There’s little evidence that those experiments meaningfully control costs.
“The savings they create are modest,” said Alan Weil, editor in chief of Health Affairs, a health finance and delivery policy journal. Weil has said the reforms move in the right direction, but has criticized them for being “insufficiently disruptive.” While changing doctors’ and hospitals’ incentives is important, Weil said, “I just think humility in what we can expect is needed.”
Medicare declined to make officials available for an interview and didn’t respond to written questions.
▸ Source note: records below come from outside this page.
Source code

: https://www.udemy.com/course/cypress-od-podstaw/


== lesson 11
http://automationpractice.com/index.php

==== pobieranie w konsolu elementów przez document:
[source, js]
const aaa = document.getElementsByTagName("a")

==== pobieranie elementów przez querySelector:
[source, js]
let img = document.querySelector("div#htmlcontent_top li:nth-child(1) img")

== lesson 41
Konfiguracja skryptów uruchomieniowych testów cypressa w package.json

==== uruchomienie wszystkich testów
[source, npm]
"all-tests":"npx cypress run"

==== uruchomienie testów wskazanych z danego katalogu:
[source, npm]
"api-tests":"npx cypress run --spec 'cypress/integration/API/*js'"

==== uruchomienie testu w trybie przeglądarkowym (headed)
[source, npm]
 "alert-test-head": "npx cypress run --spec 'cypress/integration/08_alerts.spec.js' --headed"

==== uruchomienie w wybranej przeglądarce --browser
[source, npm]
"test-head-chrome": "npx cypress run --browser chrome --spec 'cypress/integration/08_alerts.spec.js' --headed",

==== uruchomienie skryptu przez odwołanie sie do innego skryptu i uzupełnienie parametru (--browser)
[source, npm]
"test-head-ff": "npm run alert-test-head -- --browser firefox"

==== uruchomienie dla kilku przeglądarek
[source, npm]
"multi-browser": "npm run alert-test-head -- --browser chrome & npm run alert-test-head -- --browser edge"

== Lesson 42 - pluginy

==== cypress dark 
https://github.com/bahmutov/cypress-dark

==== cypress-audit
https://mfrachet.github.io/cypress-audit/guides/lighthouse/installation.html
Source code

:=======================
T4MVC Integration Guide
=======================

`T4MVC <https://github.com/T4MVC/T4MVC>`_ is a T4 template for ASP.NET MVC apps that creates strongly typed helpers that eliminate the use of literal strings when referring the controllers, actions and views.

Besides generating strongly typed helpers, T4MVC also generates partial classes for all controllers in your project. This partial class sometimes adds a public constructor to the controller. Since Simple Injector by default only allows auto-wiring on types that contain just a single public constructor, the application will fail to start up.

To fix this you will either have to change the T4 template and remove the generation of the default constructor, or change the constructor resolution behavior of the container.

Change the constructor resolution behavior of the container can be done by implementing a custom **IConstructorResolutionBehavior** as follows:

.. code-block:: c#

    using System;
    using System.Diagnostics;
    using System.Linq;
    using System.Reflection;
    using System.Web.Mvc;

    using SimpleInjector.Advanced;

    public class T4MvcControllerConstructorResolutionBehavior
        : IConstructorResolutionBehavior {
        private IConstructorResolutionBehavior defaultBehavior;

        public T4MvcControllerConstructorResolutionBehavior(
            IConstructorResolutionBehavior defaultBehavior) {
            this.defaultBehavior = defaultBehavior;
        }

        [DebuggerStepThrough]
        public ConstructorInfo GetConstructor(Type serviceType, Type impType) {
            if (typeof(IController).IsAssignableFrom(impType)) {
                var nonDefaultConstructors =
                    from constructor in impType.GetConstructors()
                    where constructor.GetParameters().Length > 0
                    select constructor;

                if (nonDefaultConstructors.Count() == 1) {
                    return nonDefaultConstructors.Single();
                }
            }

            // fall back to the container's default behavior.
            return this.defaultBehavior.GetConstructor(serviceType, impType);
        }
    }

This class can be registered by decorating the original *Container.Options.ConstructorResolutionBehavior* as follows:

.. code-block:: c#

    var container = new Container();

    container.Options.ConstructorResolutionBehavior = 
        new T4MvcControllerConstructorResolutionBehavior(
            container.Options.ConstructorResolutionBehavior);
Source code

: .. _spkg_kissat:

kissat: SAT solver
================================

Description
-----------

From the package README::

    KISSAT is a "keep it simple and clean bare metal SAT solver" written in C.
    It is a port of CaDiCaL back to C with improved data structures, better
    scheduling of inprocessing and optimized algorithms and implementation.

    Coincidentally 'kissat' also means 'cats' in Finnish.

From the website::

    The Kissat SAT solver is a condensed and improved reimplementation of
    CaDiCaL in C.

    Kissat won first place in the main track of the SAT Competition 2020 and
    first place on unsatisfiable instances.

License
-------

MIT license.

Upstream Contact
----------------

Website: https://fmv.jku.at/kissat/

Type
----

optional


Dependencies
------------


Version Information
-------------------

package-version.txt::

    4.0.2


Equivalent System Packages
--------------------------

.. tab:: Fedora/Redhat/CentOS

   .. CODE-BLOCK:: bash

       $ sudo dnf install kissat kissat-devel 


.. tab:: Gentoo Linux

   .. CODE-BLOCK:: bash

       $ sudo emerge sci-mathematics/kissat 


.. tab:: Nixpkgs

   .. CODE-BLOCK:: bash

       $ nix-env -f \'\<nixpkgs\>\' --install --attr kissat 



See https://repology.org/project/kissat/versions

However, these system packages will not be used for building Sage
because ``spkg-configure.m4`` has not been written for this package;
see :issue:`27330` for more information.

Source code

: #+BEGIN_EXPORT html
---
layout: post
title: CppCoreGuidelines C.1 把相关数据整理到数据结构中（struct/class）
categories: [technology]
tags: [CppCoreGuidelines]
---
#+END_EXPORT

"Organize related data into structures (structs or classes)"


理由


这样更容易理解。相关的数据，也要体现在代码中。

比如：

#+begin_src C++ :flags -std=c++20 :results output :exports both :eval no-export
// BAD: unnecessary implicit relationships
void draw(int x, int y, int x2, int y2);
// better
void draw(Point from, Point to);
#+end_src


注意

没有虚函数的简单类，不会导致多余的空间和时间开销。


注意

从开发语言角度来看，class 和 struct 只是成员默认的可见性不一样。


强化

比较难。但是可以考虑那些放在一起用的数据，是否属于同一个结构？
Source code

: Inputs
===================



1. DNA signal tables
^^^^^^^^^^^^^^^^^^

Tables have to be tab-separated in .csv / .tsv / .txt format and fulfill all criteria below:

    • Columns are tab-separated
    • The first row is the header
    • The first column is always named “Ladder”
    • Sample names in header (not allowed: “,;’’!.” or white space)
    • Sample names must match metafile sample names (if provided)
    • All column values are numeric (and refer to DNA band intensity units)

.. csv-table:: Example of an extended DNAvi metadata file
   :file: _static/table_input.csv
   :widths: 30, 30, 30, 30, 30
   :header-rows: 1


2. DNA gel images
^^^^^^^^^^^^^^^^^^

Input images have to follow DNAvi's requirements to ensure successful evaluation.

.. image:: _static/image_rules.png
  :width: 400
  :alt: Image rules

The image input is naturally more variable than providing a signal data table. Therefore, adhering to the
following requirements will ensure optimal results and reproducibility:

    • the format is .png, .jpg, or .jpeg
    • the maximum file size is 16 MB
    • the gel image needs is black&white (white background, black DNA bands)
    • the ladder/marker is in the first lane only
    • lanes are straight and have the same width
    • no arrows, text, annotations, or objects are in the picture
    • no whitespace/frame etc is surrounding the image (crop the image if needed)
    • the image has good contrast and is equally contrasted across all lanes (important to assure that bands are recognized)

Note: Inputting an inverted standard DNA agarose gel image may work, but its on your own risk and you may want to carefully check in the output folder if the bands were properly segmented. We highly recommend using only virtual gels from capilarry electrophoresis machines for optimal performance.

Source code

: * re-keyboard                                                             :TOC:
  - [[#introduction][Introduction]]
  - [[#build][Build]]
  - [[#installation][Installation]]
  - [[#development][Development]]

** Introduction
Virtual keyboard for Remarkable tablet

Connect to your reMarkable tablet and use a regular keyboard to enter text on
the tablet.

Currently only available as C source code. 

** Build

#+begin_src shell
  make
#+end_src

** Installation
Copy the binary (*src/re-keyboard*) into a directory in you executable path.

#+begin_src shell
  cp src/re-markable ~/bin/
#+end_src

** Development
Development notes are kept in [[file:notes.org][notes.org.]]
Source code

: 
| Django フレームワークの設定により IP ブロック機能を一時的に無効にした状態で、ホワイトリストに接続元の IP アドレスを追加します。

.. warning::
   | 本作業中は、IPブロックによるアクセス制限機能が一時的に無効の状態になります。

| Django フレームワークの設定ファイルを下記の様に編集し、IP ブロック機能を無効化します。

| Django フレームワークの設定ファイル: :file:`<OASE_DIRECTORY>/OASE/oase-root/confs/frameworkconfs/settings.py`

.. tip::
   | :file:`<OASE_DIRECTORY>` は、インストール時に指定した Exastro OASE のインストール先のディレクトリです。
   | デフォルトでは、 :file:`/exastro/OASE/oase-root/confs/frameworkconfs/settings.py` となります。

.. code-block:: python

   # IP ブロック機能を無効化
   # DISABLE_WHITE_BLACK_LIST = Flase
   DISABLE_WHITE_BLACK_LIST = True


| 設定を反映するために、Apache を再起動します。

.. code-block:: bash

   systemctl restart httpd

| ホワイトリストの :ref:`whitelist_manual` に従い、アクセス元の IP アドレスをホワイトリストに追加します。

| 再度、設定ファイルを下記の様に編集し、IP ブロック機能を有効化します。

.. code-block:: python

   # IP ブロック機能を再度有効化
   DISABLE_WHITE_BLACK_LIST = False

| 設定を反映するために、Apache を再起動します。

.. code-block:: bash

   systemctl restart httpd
The Obama administration has placed its bets on two approaches. The first is a model called accountable care organizations (ACOs), arrangements that encourage doctors and hospitals to collaborate to reduce costs while improving the overall health of their patients. Providers can get a share of the money they save. The second approach is called bundled payments, which attempt to limit the total price Medicare will pay for an “episode of care” such as a hip replacement. Bundled payments encourage doctors to avoid complications from surgery that can extend hospital stays, for example, because they won’t get paid more for extra treatment.